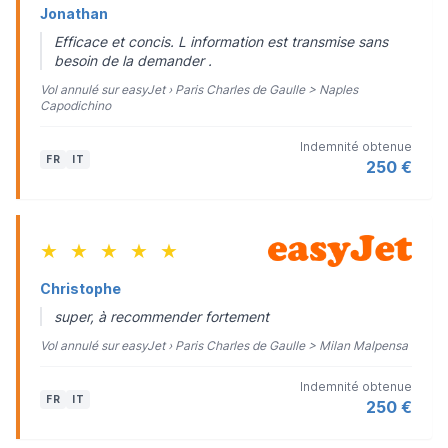
Jonathan
Efficace et concis. L information est transmise sans
besoin de la demander .
Vol annulé sur easyJet › Paris Charles de Gaulle > Naples
Capodichino
Indemnité obtenue
FR
IT
250 €
★
★
★
★
★
Christophe
super, à recommender fortement
Vol annulé sur easyJet › Paris Charles de Gaulle > Milan Malpensa
Indemnité obtenue
FR
IT
250 €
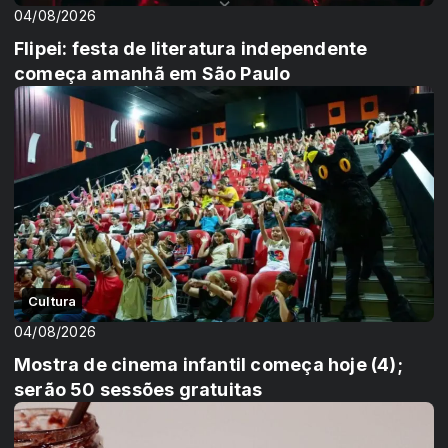
04/08/2026
Flipei: festa de literatura independente
começa amanhã em São Paulo
Cultura
04/08/2026
Mostra de cinema infantil começa hoje (4);
serão 50 sessões gratuitas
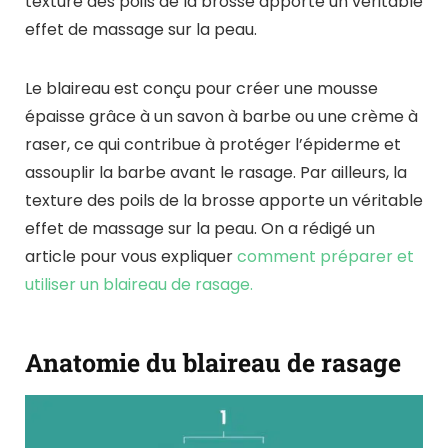
texture des poils de la brosse apporte un véritable
effet de massage sur la peau.
Le blaireau est conçu pour créer une mousse
épaisse grâce à un savon à barbe ou une crème à
raser, ce qui contribue à protéger l’épiderme et
assouplir la barbe avant le rasage. Par ailleurs, la
texture des poils de la brosse apporte un véritable
effet de massage sur la peau. On a rédigé un
article pour vous expliquer
comment préparer et
utiliser un blaireau de rasage.
Anatomie du blaireau de rasage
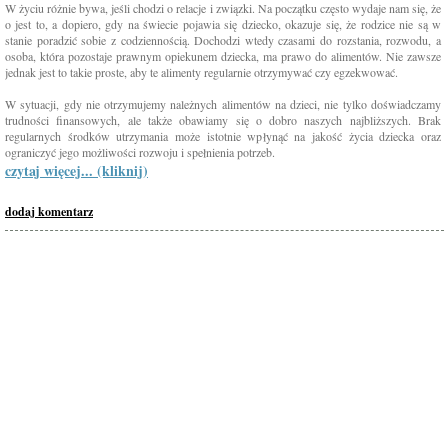
W życiu różnie bywa, jeśli chodzi o relacje i związki. Na początku często wydaje nam się, że
o jest to, a dopiero, gdy na świecie pojawia się dziecko, okazuje się, że rodzice nie są w
stanie poradzić sobie z codziennością. Dochodzi wtedy czasami do rozstania, rozwodu, a
osoba, która pozostaje prawnym opiekunem dziecka, ma prawo do alimentów. Nie zawsze
jednak jest to takie proste, aby te alimenty regularnie otrzymywać czy egzekwować.
W sytuacji, gdy nie otrzymujemy należnych alimentów na dzieci, nie tylko doświadczamy
trudności finansowych, ale także obawiamy się o dobro naszych najbliższych. Brak
regularnych środków utrzymania może istotnie wpłynąć na jakość życia dziecka oraz
ograniczyć jego możliwości rozwoju i spełnienia potrzeb.
czytaj więcej... (kliknij)
dodaj komentarz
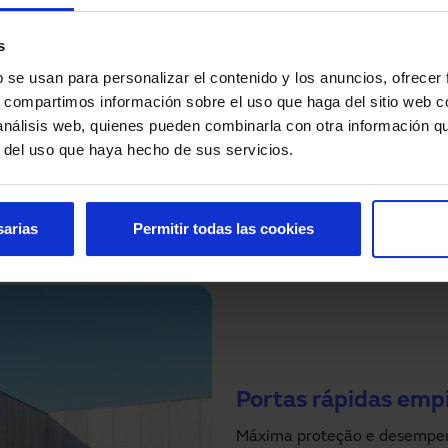
egada do operário, é-lhe indicada a porta por onde
 São resistentes ao vento e outras condições
s
nsversais de reforço situadas nas lonas.
b se usan para personalizar el contenido y los anuncios, ofrecer
s, compartimos información sobre el uso que haga del sitio web 
 análisis web, quienes pueden combinarla con otra información q
r del uso que haya hecho de sus servicios.
sarias
Permitir todas las cookies
Portas rápidas empi
Máxima proteção e desempen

☆ ☆ ☆ ☆

> [Problem to solve]: Each line in the material above that mentions the word "dziecka" must be copied.

> [Finished exercise]:
osoba, która pozostaje prawnym opiekunem dziecka, ma prawo do alimentów. Nie zawsze
regularnych środków utrzymania może istotnie wpłynąć na jakość życia dziecka oraz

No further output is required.